● **WHAT THE EXERCISE ASKS**
After locating the line with "organiza la Difútbol, disputado" in the data that follows, return it and every later line exactly, up to and including the line with "erg belangrijk is".

● **DATA SUPPLIED**
==================================================

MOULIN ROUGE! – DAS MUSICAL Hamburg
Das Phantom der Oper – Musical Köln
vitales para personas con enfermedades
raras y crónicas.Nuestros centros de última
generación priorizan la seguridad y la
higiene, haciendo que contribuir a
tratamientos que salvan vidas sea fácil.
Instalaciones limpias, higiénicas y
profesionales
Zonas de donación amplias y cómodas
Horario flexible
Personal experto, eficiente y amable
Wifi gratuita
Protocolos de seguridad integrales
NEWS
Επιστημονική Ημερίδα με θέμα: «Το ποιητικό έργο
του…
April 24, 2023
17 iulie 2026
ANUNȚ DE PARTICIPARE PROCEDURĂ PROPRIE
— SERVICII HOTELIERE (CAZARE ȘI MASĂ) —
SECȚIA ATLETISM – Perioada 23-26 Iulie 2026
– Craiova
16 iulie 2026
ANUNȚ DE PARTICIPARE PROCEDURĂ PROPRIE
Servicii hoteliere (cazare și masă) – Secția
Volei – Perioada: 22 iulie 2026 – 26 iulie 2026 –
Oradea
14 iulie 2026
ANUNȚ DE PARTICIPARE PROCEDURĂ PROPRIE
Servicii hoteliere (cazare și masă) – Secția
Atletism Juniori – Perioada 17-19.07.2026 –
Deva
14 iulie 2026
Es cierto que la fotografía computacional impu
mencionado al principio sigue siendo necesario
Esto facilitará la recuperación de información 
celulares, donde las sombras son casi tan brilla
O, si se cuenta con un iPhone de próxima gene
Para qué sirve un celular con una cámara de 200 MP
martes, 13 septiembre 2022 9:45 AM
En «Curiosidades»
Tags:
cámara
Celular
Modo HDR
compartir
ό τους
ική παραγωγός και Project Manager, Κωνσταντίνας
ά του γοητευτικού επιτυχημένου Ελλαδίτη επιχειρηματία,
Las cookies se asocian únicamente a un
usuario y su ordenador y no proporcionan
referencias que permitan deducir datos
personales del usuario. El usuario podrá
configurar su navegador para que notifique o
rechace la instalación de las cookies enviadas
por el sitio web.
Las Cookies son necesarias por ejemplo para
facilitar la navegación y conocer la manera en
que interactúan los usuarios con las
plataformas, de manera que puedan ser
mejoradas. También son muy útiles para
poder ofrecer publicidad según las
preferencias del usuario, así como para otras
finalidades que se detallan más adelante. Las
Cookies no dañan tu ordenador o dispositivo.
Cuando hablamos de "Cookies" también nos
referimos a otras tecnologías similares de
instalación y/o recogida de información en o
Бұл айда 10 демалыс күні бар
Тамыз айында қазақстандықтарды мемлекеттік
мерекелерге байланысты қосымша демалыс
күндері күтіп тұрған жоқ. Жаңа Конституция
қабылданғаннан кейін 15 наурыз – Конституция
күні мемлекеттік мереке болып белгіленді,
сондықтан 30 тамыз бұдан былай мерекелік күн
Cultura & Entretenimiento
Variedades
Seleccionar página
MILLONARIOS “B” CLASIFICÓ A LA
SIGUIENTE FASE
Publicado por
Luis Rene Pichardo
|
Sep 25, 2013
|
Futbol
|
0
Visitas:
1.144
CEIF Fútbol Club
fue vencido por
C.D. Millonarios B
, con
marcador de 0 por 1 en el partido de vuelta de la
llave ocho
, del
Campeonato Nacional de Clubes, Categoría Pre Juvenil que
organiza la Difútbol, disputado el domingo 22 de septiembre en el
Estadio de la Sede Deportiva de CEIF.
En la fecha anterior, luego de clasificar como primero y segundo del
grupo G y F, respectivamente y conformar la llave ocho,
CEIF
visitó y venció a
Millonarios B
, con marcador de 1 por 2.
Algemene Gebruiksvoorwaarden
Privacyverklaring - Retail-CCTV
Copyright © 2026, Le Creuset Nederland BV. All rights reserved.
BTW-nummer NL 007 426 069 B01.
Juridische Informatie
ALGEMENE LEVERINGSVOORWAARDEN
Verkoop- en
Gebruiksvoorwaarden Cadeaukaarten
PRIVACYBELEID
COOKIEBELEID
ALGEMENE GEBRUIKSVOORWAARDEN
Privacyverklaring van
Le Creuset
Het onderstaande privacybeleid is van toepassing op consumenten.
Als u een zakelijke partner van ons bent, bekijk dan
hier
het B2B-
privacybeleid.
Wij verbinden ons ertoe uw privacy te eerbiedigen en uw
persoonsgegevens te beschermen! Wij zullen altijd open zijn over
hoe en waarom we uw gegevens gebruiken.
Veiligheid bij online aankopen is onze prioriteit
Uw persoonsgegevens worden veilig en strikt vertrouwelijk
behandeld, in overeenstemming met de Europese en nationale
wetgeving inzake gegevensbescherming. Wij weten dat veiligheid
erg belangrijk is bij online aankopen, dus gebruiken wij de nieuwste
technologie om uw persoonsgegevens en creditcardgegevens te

==================================================

● **EXERCISE OUTPUT**
organiza la Difútbol, disputado el domingo 22 de septiembre en el
Estadio de la Sede Deportiva de CEIF.
En la fecha anterior, luego de clasificar como primero y segundo del
grupo G y F, respectivamente y conformar la llave ocho,
CEIF
visitó y venció a
Millonarios B
, con marcador de 1 por 2.
Algemene Gebruiksvoorwaarden
Privacyverklaring - Retail-CCTV
Copyright © 2026, Le Creuset Nederland BV. All rights reserved.
BTW-nummer NL 007 426 069 B01.
Juridische Informatie
ALGEMENE LEVERINGSVOORWAARDEN
Verkoop- en
Gebruiksvoorwaarden Cadeaukaarten
PRIVACYBELEID
COOKIEBELEID
ALGEMENE GEBRUIKSVOORWAARDEN
Privacyverklaring van
Le Creuset
Het onderstaande privacybeleid is van toepassing op consumenten.
Als u een zakelijke partner van ons bent, bekijk dan
hier
het B2B-
privacybeleid.
Wij verbinden ons ertoe uw privacy te eerbiedigen en uw
persoonsgegevens te beschermen! Wij zullen altijd open zijn over
hoe en waarom we uw gegevens gebruiken.
Veiligheid bij online aankopen is onze prioriteit
Uw persoonsgegevens worden veilig en strikt vertrouwelijk
behandeld, in overeenstemming met de Europese en nationale
wetgeving inzake gegevensbescherming. Wij weten dat veiligheid
erg belangrijk is bij online aankopen, dus gebruiken wij de nieuwste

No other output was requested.